[Opening DATA PROVIDED section]

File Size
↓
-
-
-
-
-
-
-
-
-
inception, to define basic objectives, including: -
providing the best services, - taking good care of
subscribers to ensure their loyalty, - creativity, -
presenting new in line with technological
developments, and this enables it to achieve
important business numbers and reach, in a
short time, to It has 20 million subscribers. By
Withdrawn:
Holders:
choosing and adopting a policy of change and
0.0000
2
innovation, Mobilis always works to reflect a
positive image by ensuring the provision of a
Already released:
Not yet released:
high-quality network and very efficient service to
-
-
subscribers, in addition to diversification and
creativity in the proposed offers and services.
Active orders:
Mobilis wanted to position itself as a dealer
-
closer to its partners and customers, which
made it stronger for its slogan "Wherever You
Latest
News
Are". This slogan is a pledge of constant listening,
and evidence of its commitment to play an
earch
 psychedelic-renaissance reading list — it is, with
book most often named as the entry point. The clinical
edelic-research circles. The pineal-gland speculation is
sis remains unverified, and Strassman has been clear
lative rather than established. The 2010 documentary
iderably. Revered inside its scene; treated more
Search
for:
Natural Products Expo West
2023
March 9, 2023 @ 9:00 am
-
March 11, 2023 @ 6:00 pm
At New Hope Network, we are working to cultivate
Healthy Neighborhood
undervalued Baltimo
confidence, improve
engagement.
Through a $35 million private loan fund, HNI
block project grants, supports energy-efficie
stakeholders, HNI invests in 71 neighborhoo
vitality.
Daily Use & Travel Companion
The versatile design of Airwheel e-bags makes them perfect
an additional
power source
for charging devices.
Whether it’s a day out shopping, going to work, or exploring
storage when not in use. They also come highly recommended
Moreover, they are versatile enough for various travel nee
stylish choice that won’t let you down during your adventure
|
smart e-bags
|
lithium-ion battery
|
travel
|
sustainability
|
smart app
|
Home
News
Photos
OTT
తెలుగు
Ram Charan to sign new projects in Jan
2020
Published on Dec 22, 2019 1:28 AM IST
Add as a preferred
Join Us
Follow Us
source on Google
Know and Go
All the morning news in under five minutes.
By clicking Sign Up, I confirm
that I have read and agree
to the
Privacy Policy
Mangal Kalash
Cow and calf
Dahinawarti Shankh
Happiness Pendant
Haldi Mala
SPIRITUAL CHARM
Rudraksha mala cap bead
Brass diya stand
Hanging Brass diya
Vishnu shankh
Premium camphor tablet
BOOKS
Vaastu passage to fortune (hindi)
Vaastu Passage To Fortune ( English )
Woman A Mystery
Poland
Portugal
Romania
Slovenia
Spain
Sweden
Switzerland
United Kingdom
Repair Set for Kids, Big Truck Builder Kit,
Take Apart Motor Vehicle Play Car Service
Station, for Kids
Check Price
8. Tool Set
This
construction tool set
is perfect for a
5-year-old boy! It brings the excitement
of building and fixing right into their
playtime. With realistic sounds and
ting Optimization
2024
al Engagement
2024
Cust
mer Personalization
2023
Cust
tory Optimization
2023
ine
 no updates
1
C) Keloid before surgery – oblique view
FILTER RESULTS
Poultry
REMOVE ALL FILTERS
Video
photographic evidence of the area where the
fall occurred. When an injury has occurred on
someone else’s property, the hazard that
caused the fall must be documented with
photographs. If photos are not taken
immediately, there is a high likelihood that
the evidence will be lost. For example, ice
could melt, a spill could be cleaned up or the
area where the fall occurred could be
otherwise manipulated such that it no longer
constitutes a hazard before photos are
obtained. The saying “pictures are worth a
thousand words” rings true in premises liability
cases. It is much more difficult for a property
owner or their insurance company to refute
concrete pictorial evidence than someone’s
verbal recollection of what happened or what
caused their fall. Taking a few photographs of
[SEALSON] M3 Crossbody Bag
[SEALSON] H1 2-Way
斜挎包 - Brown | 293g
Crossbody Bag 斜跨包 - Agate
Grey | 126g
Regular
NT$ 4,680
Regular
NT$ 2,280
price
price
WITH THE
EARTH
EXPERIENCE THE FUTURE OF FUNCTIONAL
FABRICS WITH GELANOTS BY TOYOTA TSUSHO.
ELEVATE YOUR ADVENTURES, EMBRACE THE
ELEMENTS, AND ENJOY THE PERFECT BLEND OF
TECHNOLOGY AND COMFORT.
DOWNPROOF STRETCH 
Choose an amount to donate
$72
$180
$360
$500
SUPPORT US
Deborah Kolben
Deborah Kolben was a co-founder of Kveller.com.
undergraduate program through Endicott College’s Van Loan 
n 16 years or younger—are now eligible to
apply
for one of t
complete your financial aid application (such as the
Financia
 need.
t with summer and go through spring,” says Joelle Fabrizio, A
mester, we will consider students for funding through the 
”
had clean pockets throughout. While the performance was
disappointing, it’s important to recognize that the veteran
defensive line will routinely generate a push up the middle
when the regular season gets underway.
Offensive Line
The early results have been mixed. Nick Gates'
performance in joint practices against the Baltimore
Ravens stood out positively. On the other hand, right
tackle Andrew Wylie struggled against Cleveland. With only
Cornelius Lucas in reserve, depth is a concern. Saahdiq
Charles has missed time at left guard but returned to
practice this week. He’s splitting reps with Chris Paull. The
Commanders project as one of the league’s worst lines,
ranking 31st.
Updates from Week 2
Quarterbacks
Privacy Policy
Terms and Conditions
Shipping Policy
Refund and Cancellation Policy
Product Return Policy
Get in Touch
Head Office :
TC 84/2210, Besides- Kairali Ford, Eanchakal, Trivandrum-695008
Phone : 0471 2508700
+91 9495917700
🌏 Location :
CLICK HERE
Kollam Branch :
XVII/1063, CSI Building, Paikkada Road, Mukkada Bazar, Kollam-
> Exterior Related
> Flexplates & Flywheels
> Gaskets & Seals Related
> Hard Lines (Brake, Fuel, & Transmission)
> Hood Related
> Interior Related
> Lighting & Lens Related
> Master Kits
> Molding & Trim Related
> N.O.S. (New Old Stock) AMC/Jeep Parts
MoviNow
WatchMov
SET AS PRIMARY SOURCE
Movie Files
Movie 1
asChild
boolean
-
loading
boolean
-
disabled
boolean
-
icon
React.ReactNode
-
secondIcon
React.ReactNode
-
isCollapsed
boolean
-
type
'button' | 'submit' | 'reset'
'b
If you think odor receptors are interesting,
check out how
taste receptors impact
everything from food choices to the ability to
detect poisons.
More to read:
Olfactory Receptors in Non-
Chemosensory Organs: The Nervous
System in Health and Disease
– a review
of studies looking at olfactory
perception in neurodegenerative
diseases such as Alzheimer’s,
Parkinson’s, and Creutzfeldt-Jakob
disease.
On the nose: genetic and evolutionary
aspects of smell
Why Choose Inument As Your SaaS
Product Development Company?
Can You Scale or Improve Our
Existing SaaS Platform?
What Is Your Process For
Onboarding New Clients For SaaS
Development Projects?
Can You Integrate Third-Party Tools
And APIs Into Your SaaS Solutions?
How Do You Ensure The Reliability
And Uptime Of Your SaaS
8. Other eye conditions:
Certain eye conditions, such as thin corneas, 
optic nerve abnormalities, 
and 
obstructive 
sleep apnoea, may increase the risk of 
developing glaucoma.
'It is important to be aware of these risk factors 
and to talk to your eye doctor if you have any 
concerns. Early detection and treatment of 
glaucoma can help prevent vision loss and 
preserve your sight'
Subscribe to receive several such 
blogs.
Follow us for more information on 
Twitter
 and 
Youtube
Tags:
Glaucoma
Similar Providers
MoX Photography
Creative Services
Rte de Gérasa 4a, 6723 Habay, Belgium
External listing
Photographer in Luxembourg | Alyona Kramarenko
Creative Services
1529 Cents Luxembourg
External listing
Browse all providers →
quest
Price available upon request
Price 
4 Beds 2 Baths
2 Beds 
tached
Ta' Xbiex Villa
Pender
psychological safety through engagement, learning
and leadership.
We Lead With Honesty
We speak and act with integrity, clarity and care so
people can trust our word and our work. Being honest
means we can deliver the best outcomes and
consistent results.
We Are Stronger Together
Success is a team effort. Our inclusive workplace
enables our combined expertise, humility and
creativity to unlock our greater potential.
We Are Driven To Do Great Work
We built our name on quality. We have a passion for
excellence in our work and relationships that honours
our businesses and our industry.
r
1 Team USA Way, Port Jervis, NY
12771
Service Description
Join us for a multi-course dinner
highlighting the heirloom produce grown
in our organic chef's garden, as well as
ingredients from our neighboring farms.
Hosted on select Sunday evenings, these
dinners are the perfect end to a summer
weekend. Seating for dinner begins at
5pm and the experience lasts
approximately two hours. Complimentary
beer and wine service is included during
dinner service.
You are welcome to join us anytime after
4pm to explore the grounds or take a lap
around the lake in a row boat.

[Closing DATA PROVIDED section]

** PROBLEM TO WORK ON **
Show each line of the listing that contains the string "risk", treating case as significant.

** YOUR RESPONSE **
sleep apnoea, may increase the risk of 
'It is important to be aware of these risk factors 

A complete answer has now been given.